Another way to calculate difference is a hamming distance.  Hamming distance represents the number of positions that the strings differ from one another.  In this case, rather than looking at agreement between base pairs we're looking at agreement between alleles.   

In [None]:
# Create strings of DNA for comparison. 
s = ''.join(list(df['s_result']))
p = ''.join(list(df['p_result']))
m = ''.join(list(df['m_result']))
d = ''.join(list(df['d_result']))

#let's check to make sure we're comparing apples to apples. 
print("DNA same length?:", len(s) == len(p) == len(m) == len(d), "\n") 

def hamming_distance(s1, s2):
    return sum(ch1 != ch2 for ch1,ch2 in zip(s1,s2))
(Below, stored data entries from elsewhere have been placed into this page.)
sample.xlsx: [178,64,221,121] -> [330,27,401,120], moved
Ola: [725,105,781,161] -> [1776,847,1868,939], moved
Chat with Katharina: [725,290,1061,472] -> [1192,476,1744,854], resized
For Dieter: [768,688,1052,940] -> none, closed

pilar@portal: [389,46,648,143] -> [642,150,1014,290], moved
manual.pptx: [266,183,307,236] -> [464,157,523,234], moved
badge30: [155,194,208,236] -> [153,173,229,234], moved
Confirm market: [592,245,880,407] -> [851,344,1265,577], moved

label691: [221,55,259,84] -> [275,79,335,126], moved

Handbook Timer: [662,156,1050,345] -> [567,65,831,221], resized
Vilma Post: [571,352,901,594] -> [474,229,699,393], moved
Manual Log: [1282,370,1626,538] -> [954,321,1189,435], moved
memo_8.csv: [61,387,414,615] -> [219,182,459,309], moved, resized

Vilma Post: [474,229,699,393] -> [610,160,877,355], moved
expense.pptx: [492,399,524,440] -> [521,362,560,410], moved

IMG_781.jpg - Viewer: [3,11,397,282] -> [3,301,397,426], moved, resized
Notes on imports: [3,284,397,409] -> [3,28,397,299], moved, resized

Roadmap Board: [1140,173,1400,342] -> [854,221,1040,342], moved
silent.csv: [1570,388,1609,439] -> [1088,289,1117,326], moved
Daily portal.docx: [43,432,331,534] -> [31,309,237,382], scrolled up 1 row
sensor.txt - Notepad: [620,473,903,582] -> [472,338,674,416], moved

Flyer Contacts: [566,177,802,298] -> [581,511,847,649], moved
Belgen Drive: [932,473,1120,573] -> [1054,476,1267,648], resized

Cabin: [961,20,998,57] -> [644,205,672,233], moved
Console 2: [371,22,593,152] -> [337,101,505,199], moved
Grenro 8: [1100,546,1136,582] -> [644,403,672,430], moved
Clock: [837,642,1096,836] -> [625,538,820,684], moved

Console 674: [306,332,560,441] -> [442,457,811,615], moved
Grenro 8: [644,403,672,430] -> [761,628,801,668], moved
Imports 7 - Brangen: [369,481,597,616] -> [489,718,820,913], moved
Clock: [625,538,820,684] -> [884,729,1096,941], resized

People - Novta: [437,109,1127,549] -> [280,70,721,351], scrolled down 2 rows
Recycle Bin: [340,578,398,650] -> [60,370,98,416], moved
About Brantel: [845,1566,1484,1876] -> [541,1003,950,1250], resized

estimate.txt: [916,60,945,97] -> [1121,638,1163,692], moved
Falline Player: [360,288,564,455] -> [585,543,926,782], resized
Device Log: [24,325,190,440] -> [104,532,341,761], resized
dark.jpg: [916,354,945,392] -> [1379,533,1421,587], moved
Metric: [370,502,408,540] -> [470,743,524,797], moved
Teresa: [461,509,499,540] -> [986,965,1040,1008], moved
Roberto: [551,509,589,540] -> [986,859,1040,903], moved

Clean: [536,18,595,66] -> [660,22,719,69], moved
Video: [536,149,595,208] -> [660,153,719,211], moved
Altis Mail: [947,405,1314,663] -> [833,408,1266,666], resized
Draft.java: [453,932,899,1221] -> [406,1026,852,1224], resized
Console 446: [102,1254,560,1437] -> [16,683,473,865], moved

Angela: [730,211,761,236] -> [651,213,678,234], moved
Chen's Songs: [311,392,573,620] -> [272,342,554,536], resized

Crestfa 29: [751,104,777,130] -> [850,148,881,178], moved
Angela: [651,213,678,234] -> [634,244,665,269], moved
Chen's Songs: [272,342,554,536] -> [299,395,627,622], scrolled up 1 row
# Calculate hamming distances. 
print("*** Hamming Distances between Individuals DNA ***")
print("Mom w/ Dad:    ", hamming_distance(m, d))
print("Mom w/ Scott:  ", hamming_distance(m, s))
print("Dad w/ Scott:  ", hamming_distance(d, s))
print("Mom w/ Paul:   ", hamming_distance(m, p))
print("Dad w/ Paul:   ", hamming_distance(d, p))
print("Scott w/ Paul: ", hamming_distance(s, p))

# Conclusion

So are Paul and I identical? Identical twins are *not truly identical* and there can be minute differences in DNA resulting from mutation or testing error.  The results here show this - my brother and I are not completely identical.  However, we differed on only 18 base pairs out of 659,179 and 21 alleles out of the 1,318,358 tested!  So we are absolutely identical twins.  We're far closer than typical siblings can be and are closer related to one another than we are to our parents. Considering how easy it is to verify this perhaps FamilyTreeDNA should include a "Self/Identical Twin" category.